Wholesale flower, trim
Leif Abel, co-owner of Greatland Ganja in Kasilof, said the market is “saturated” and prices for wholesale cannabis flower range from $2,500 to $3,800 a pound. Trim ranges from $650 to $1,000 a pound.
“There’s a lot of product out there,” he added, “but retailers still have to differentiate based on quality.”
Levinton’s buying wholesale flower at a range of $2,800-$4,400 per pound. The higher end of that range is primarily indoor-grown cannabis.
She hopes that, as supply improves and wholesale prices decline, she’ll be able to pass on the savings to her customers.
“Demand is high,” she said, “but if we can get the wholesale price down even more, I think we can offer a lower rate.”
In Fairbanks, prices for wholesale flower are a little higher, ranging from $3,900 to $4,900 a pound, according to Allison.
Hollister has seen prices hit that $5,000-a-pound mark for indoor-grown.
But greenhouse cannabis flower – most of it processed into oil or other concentrates – can be found for as low as $2,800 a pound.
Trim is roughly $700-$1,500 a pound near Fairbanks, Hollister said, though Allison has seen it a little lower, at $500-$1,000 a pound.
And in Anchorage, Levinton is seeing trim at $500-$1,200 per pound, down from $2,400 per pound at a high point.
She said retailers were purchasing trim for pre-rolls in 2017, but now the supply is strong enough that businesses can use flower instead.
The tight supply has kept Alaska’s retail prices high, though they’re expected to slide downward along with wholesale prices.
“There aren’t a lot of companies giving big deals on ounces like you see in other markets,” Hollister said, noting that retailers are selling ounces of flower for more than $400.
But he expects prices to fall as the industry matures.
“As the market’s growing, it’s benefiting the consumer,” he said.
Levinton doesn’t package cannabis by the ounce yet – she still sells by the gram.
But now that the wholesale supply has increased, she plans to give customers discounts for buying in bulk.
A gram of cannabis currently sells for $12-$20 depending on quality and THC content.
A $20 gram averages 18%-28% range for THC content, Levinton said.

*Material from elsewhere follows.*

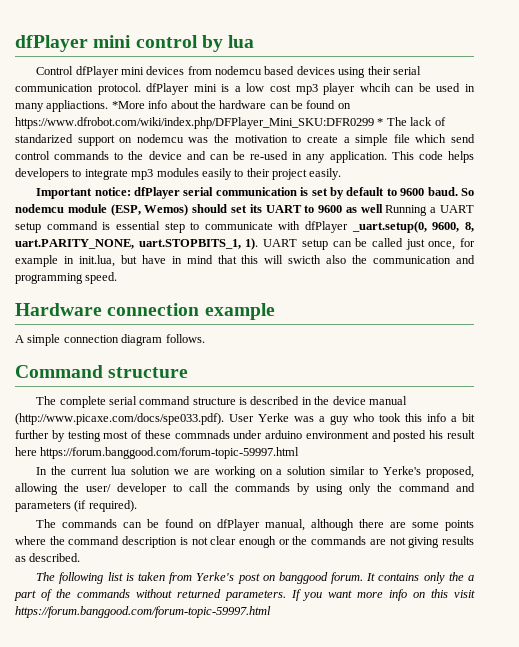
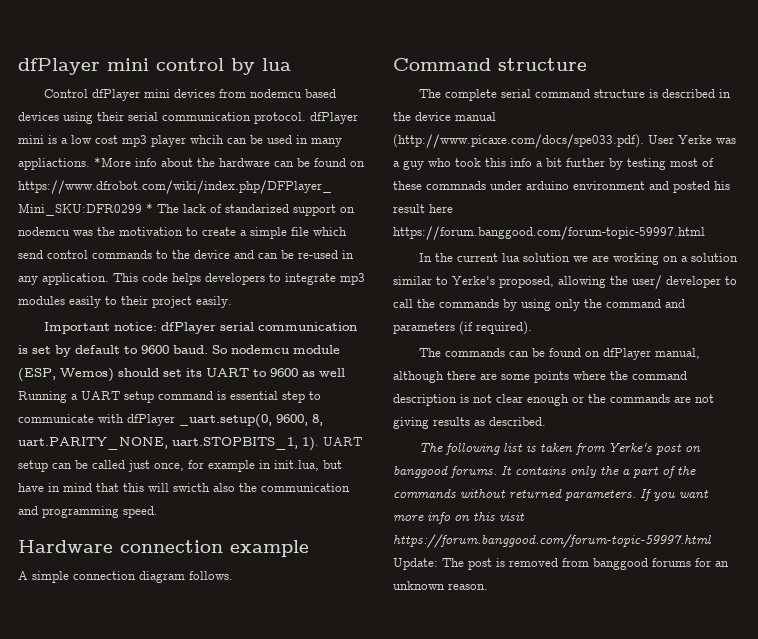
[331,572,364,584] forum. -> [450,466,497,478] forums.
(271, 612) none -> [393,558,729,570] [393,581,488,590] Update: The post is removed from banggood forums for an unknown reason.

Allison added that he also isn’t seeing many retail shops selling in bulk quantities, but retailers who are selling ounces have them priced at $300-$400.
Ken Alper, director of the Alaska Department of Revenue’s Tax Division, said the flat tax rate is becoming an issue for cultivators.
“We’re starting to get some pushback from industry members who would like to see it as a sales tax,” he said.
But he’s fine with the tax as is.
“Having a flat tax by volume rewards quality,” he said.
“The guy who’s producing a $500 ounce has a lower tax rate than a guy who’s producing a $200 ounce.”
But Abel disagrees, citing the tax structure as the key issue slowing Alaska’s transition from an unregulated market to a regulated one.
He’d like to see the tariff assessed as sales tax on the retail side, not paid by the cultivator.
“I don’t see any scenario where keeping the tax burden the way it is now creates better quality for the consumer,” Abel said. “I think that’s ridiculous.”
Regardless, only the big fish will make it in the Alaska market, according to Levinton.
Larger cultivators who can utilize economy of scale to keep costs low will stay in business. The smaller businesses will struggle, she added.
More cultivation licenses are being added every other month by the Marijuana Control Board.
“In about a year we’ll see a whole bunch of people shake out,” Levinton said, “and we’ll see who can remain steadfast and evolve with the market.”